(Saved entries)
*** Begin section ***

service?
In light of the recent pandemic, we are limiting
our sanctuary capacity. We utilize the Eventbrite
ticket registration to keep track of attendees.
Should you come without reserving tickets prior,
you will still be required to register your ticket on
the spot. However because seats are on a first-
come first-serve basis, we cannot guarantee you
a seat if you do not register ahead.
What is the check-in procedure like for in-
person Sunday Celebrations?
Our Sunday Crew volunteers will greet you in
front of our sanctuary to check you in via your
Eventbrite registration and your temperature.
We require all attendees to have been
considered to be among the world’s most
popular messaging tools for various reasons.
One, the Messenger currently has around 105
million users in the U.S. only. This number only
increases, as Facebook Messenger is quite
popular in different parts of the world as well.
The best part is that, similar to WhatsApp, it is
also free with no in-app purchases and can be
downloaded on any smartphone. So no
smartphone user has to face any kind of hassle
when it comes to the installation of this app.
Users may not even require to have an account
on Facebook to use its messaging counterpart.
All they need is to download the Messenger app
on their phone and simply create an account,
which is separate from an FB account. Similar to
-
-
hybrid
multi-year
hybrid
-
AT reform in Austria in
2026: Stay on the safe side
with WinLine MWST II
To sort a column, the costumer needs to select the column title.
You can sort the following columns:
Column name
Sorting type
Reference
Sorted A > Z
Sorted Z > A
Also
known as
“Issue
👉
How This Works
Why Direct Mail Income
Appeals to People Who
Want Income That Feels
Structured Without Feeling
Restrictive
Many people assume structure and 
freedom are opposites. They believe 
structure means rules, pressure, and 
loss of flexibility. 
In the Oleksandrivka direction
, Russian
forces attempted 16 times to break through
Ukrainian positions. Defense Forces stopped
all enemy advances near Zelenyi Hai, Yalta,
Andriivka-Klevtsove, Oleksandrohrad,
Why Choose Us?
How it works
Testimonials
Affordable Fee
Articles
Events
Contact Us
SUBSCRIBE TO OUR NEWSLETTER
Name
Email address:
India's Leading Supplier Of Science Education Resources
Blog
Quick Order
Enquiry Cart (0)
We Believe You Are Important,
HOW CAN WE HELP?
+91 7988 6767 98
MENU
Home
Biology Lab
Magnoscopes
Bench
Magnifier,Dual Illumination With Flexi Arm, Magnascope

*** End section ***

The lines to return run from the one containing "Biology Lab" through the last line of the records above. Give them exactly and include nothing more.

[RESULT FOR THIS EXERCISE]:
Biology Lab
Magnoscopes
Bench
Magnifier,Dual Illumination With Flexi Arm, Magnascope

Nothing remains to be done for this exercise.